Federal, State, Local Law Enforcement Educate Parents about Predators on Social Media
HERMANTOWN, Minn. – On Tuesday night, law enforcement agencies and prosecutors on the federal, state, and local levels joined together to educate parents about how predators coerce teens and kids for explicit photos and videos on social media.
The illegal practice is also known as “sextortion,” which is when a predator uses tactics such as blackmail and harassment to intimidate their victims into sending them child pornography of themselves.
The panel of experts explained that child predators will create aliases to trick kids and teens that they are someone they’re not on social media.
71% of sextortion victims are young girls, and one in four victims are 12 years-old or younger.
For teens, the emotional part of of their brains develops much fast faster than the rational, decision-making side.
That’s why it’s important for parents to talk to their children about Internet safety.
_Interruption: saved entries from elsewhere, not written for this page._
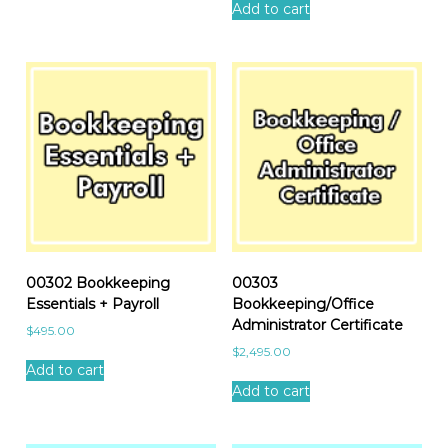
Add to cart
00302 Bookkeeping
00303
Essentials + Payroll
Bookkeeping/Office
Administrator Certificate
$
495.00
$
2,495.00
Add to cart
Add to cart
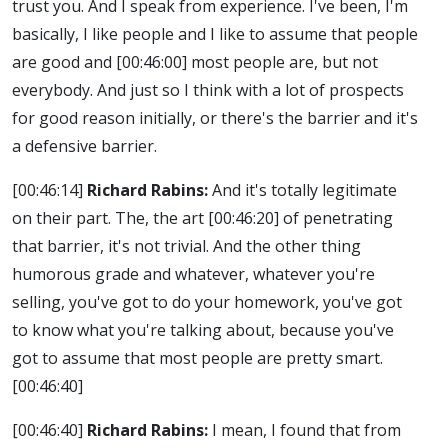
trust you. And I speak from experience. I've been, I'm
basically, I like people and I like to assume that people
are good and
[00:46:00]
most people are, but not
everybody. And just so I think with a lot of prospects
for good reason initially, or there's the barrier and it's
a defensive barrier.
[00:46:14]
Richard Rabins:
And it's totally legitimate
on their part. The, the art
[00:46:20]
of penetrating
that barrier, it's not trivial. And the other thing
humorous grade and whatever, whatever you're
selling, you've got to do your homework, you've got
to know what you're talking about, because you've
got to assume that most people are pretty smart.
[00:46:40]
[00:46:40]
Richard Rabins:
I mean, I found that from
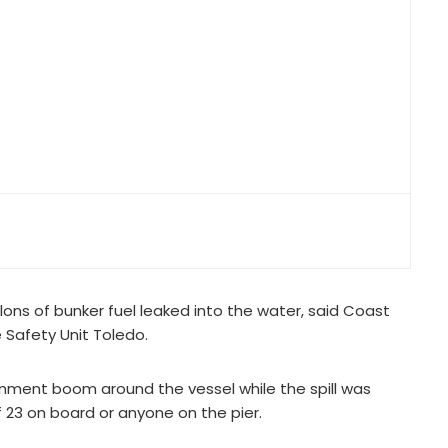
.
lons of bunker fuel leaked into the water, said Coast
e Safety Unit Toledo.
ainment boom around the vessel while the spill was
f 23 on board or anyone on the pier.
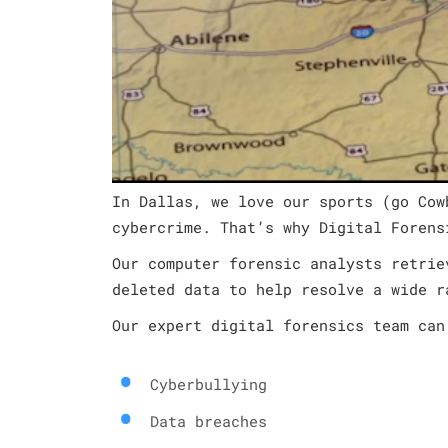
In Dallas, we love our sports (go Cow
cybercrime. That’s why Digital Forens
Our computer forensic analysts retrie
deleted data to help resolve a wide r
Our expert digital forensics team can
Cyberbullying
Data breaches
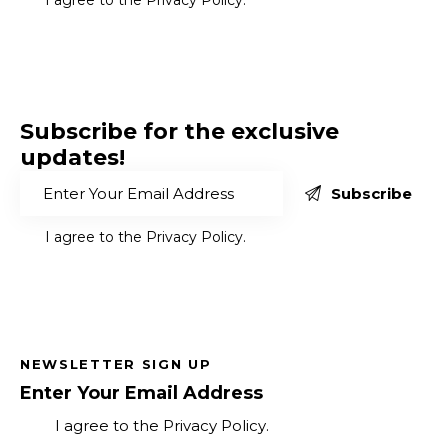
Subscribe for the exclusive
updates!
Subscribe
I agree to the
Privacy Policy
.
NEWSLETTER SIGN UP
Subscribe
I agree to the
Privacy Policy
.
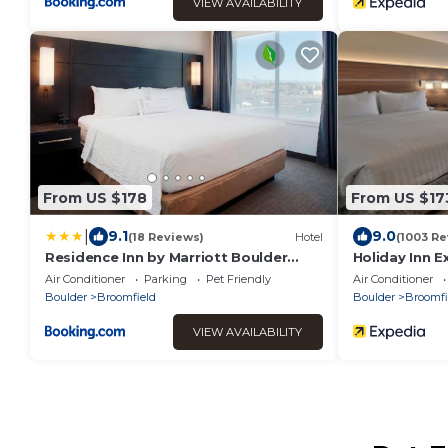
VIEW AVAILABILITY
From US $178
From US $17
|
9.1
9.0
(18 Reviews)
Hotel
(1003 Re
Residence Inn by Marriott Boulder
Holiday Inn E
Broomfield/Interlocken
Broomfield b
Air Conditioner
Parking
Pet Friendly
Air Conditioner
Boulder
Broomfield
Boulder
Broomfi
VIEW AVAILABILITY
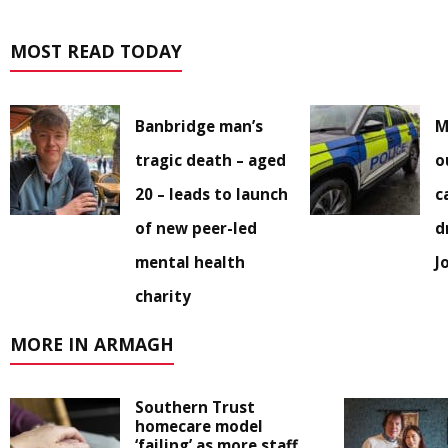
MOST READ TODAY
Banbridge man’s
M
tragic death – aged
o
20 – leads to launch
c
of new peer-led
d
mental health
J
charity
MORE IN ARMAGH
Southern Trust
homecare model
‘failing’ as more staff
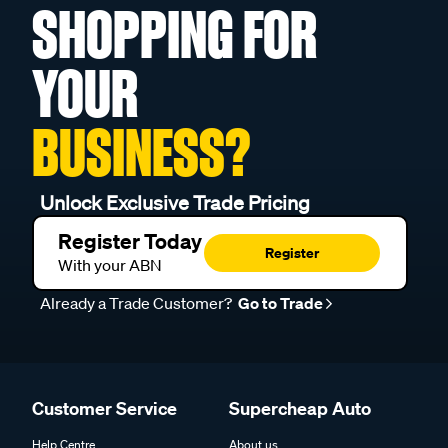
SHOPPING FOR
YOUR
BUSINESS?
Unlock Exclusive Trade Pricing
Register Today
Register
With your ABN
Already a Trade Customer?
Go to Trade
Customer Service
Supercheap Auto
Help Centre
About us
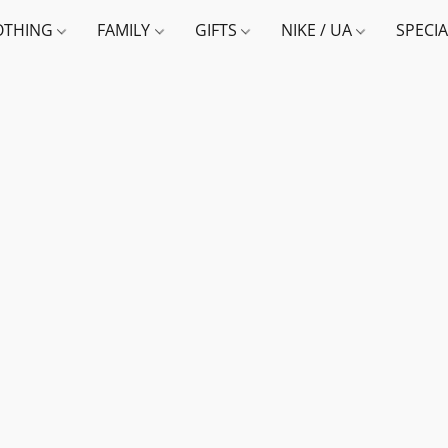
OTHING
FAMILY
GIFTS
NIKE / UA
SPECI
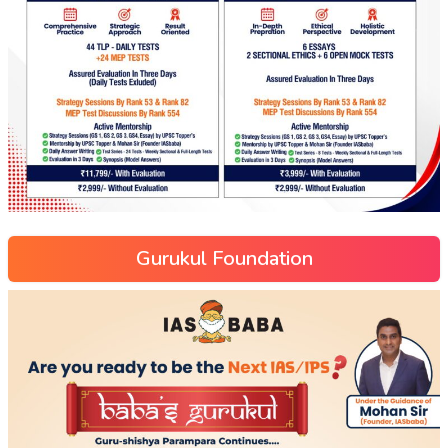
Gurukul Foundation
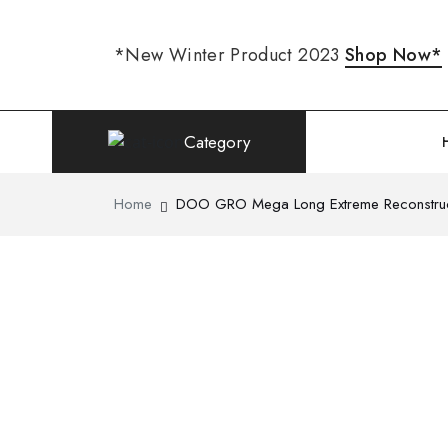
*New Winter Product 2023
Shop Now*
Category
Home
DOO GRO Mega Long Extreme Reconstruc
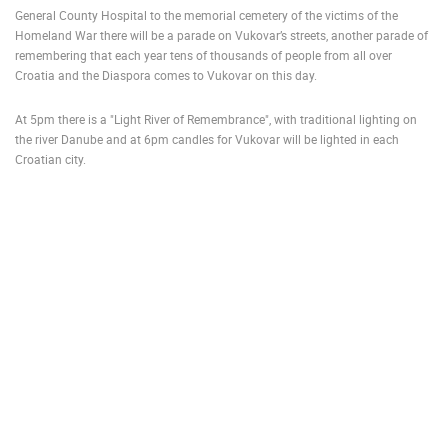
General County Hospital to the memorial cemetery of the victims of the
ENGLISH
Homeland War there will be a parade on Vukovar’s streets, another parade of
remembering that each year tens of thousands of people from all over
Croatia and the Diaspora comes to Vukovar on this day.
At 5pm there is a "Light River of Remembrance", with traditional lighting on
the river Danube and at 6pm candles for Vukovar will be lighted in each
Croatian city.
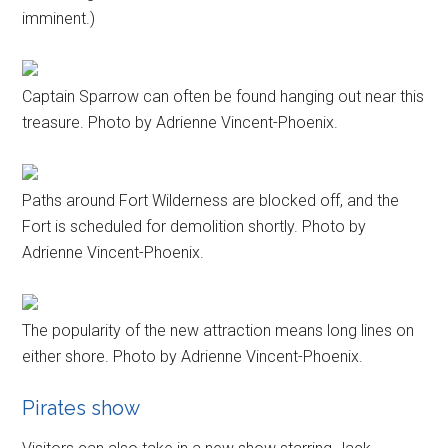
imminent.)
Captain Sparrow can often be found hanging out near this
treasure. Photo by Adrienne Vincent-Phoenix.
Paths around Fort Wilderness are blocked off, and the
Fort is scheduled for demolition shortly. Photo by
Adrienne Vincent-Phoenix.
The popularity of the new attraction means long lines on
either shore. Photo by Adrienne Vincent-Phoenix.
Pirates show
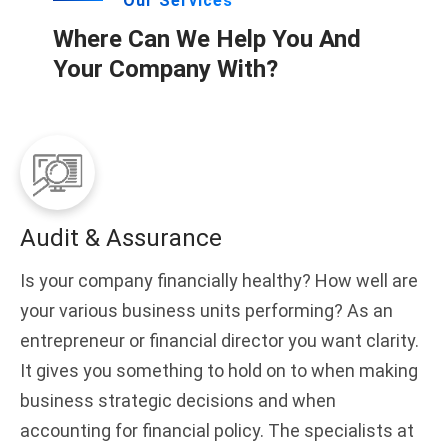
Our Services
Where Can We Help You And
Your Company With?
Audit & Assurance
Is your company financially healthy? How well are
your various business units performing? As an
entrepreneur or financial director you want clarity.
It gives you something to hold on to when making
business strategic decisions and when
accounting for financial policy. The specialists at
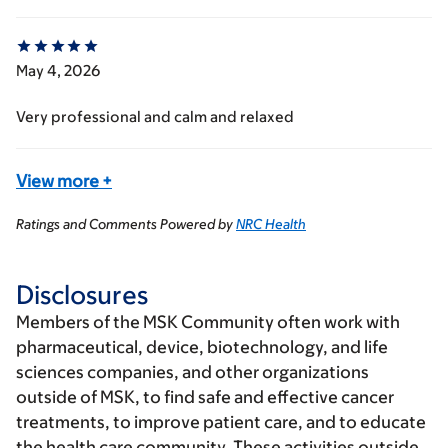
May 4, 2026
Very professional and calm and relaxed
View more
+
Ratings and Comments Powered by
NRC Health
Disclosures
Members of the MSK Community often work with
pharmaceutical, device, biotechnology, and life
sciences companies, and other organizations
outside of MSK, to find safe and effective cancer
treatments, to improve patient care, and to educate
the health care community. These activities outside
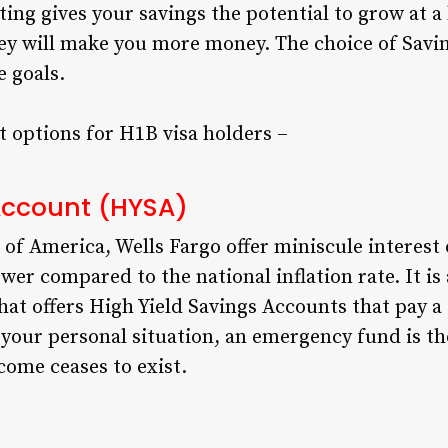
ting gives your savings the potential to grow at a
ey will make you more money. The choice of Savi
e goals.
 options for H1B visa holders –
 Account (HYSA)
of America, Wells Fargo offer miniscule interest 
ower compared to the national inflation rate. It is
t offers High Yield Savings Accounts that pay a s
your personal situation, an emergency fund is th
come ceases to exist.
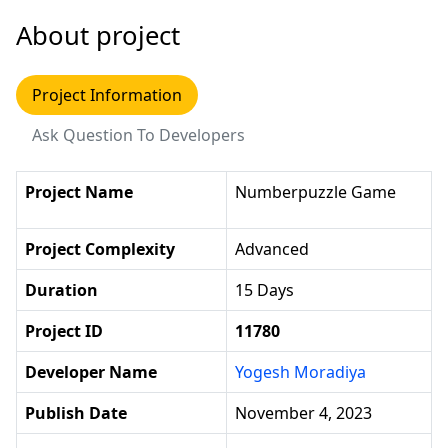
About project
Project Information
Ask Question To Developers
Project Name
Numberpuzzle Game
Project Complexity
Advanced
Duration
15 Days
Project ID
11780
Developer Name
Yogesh Moradiya
Publish Date
November 4, 2023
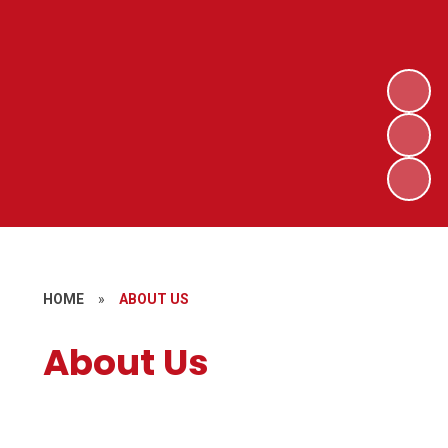
HOME
»
ABOUT US
About Us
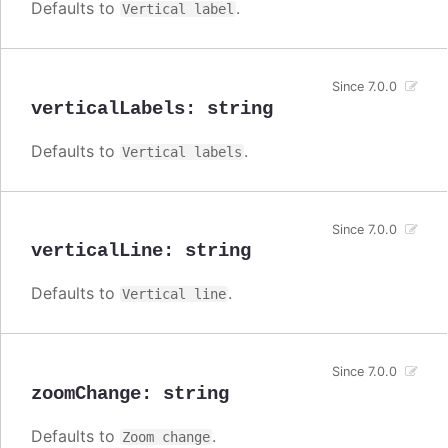
Defaults to
.
Vertical label
Since 7.0.0
verticalLabels
:
string
Defaults to
.
Vertical labels
Since 7.0.0
verticalLine
:
string
Defaults to
.
Vertical line
Since 7.0.0
zoomChange
:
string
Defaults to
.
Zoom change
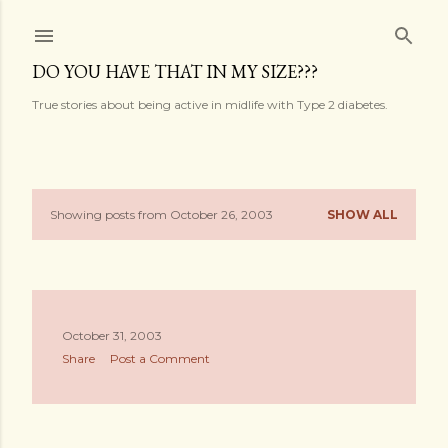
Skip to main content
DO YOU HAVE THAT IN MY SIZE???
True stories about being active in midlife with Type 2 diabetes.
Showing posts from October 26, 2003
SHOW ALL
P
o
s
October 31, 2003
t
Share
Post a Comment
s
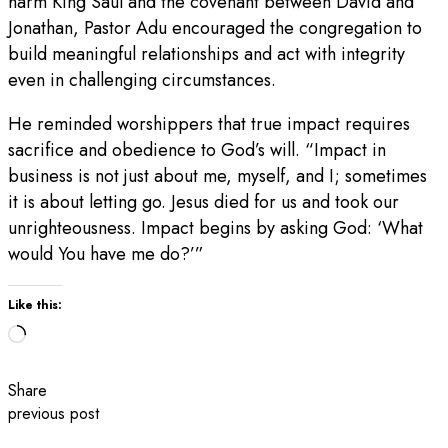
harm King Saul and the covenant between David and
Jonathan, Pastor Adu encouraged the congregation to
build meaningful relationships and act with integrity
even in challenging circumstances.
He reminded worshippers that true impact requires
sacrifice and obedience to God’s will. “Impact in
business is not just about me, myself, and I; sometimes
it is about letting go. Jesus died for us and took our
unrighteousness. Impact begins by asking God: ‘What
would You have me do?’”
Like this:
Loading…
Share
previous post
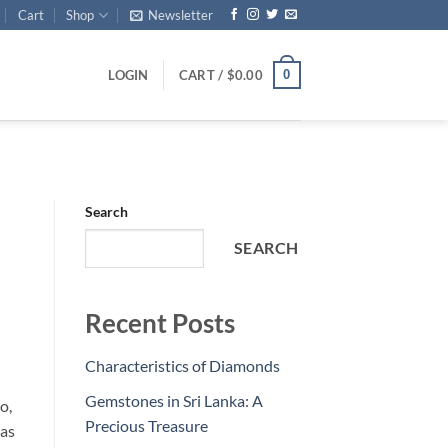
Cart
Shop
Newsletter
0
LOGIN
CART /
$
0.00
Search
SEARCH
Recent Posts
Characteristics of Diamonds
Gemstones in Sri Lanka: A
o,
Precious Treasure
was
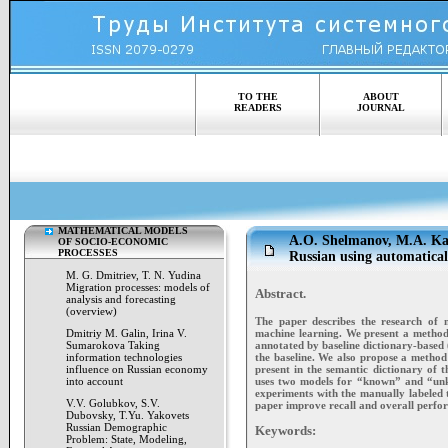
TO THE
ABOUT
READERS
JOURNAL
MATHEMATICAL MODELS
A.O. Shelmanov, M.A. Kam
OF SOCIO-ECONOMIC
PROCESSES
Russian using automatical
M. G. Dmitriev, T. N. Yudina
Migration processes: models of
Abstract.
analysis and forecasting
(overview)
The paper describes the research of 
machine learning. We present a method 
Dmitriy M. Galin, Irina V.
annotated by baseline dictionary-based
Sumarokova Taking
the baseline. We also propose a method
information technologies
present in the semantic dictionary of t
influence on Russian economy
uses two models for “known” and “unkn
into account
experiments with the manually labeled 
V.V. Golubkov, S.V.
paper improve recall and overall perfor
Dubovsky, T.Yu. Yakovets
Russian Demographic
Keywords:
Problem: State, Modeling,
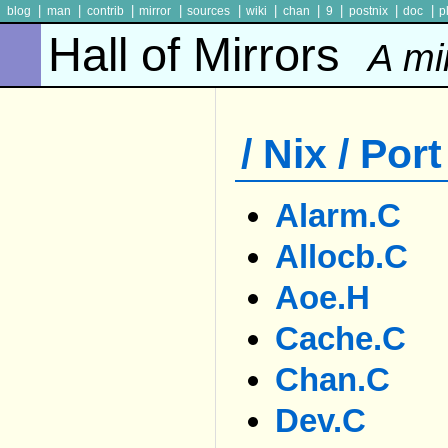
|
|
|
|
|
|
|
|
|
|
blog
man
contrib
mirror
sources
wiki
chan
9
postnix
doc
p
Hall of Mirrors
A mi
/ Nix / Port
Alarm.c
Allocb.c
Aoe.h
Cache.c
Chan.c
Dev.c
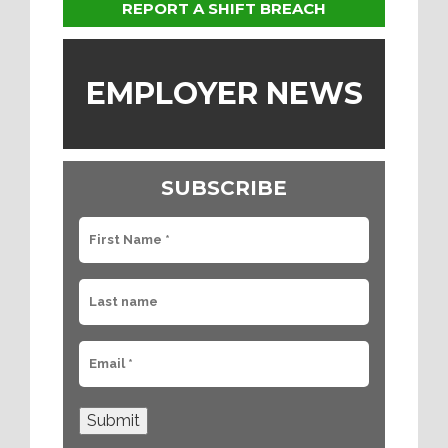
REPORT A SHIFT BREACH
EMPLOYER NEWS
SUBSCRIBE
Submit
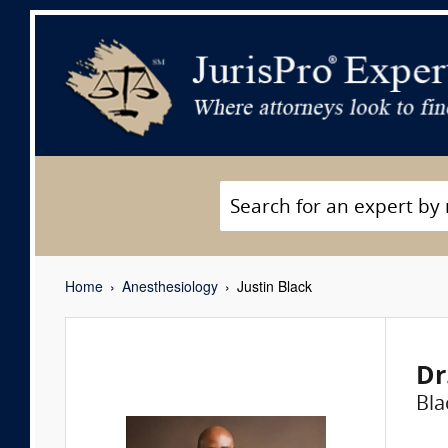
Home
Anesthesiology
Justin Black
Dr
Bla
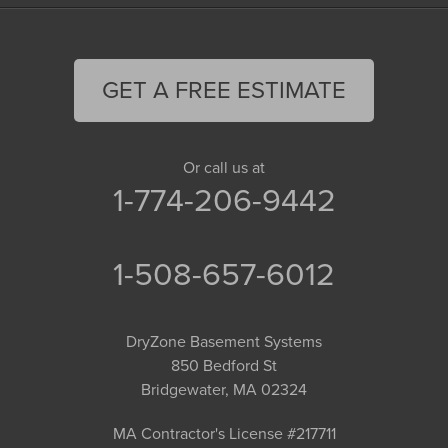
GET A FREE ESTIMATE
Or call us at
1-774-206-9442
1-508-657-6012
DryZone Basement Systems
850 Bedford St
Bridgewater, MA 02324
MA Contractor's License #217711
“Kids need to understand when they exchange photos, inappropriate photos, naked photos, they’re going to be there forever,” St. Louis County Attorney Mark Rubin explained. “And it’s going to be used against them. And they’ve got to be aware of that and it’s just, you have to be that careful and they’ve got to be a little smarter in that regard.”
In the Twin Ports, there is an Internet Crimes Against Children task force made up of local law enforcement agencies on both sides of the bridge.
The task force that tracks down child pornography catches predators with the IP addresses on their computers.
“About 70 to 80% of people who are exchanging child pornography at some point will actually harm a child.” Duluth Chief of Police Mike Tusken said. “And so it’s very important to intercede and have intervention in people who are exchanging child pornography because ultimately they are more apt to harm a child.”
Assistant U.S. Attorney Laura Provinzino emphasized that having direct conversations with your children about what they’re doing both in their real lives and online can make a difference.
“We need parents to be involved and that means having a presence within their child’s social media presence, knowing what’s happening at school, asking probing questions,” Provinzino said. “There are different tools to help monitor internet use, but there’s really no substitute for having those conversations.”
Parents whose children have been victims of sextortion can report the crimes to local law enforcement, and directly to the FBI.
“If we see something that doesn’t look right, if there’s something that just doesn’t seem to be on the up and up, to report it,” Anders Folk, First Assistant U.S. Attorney, said.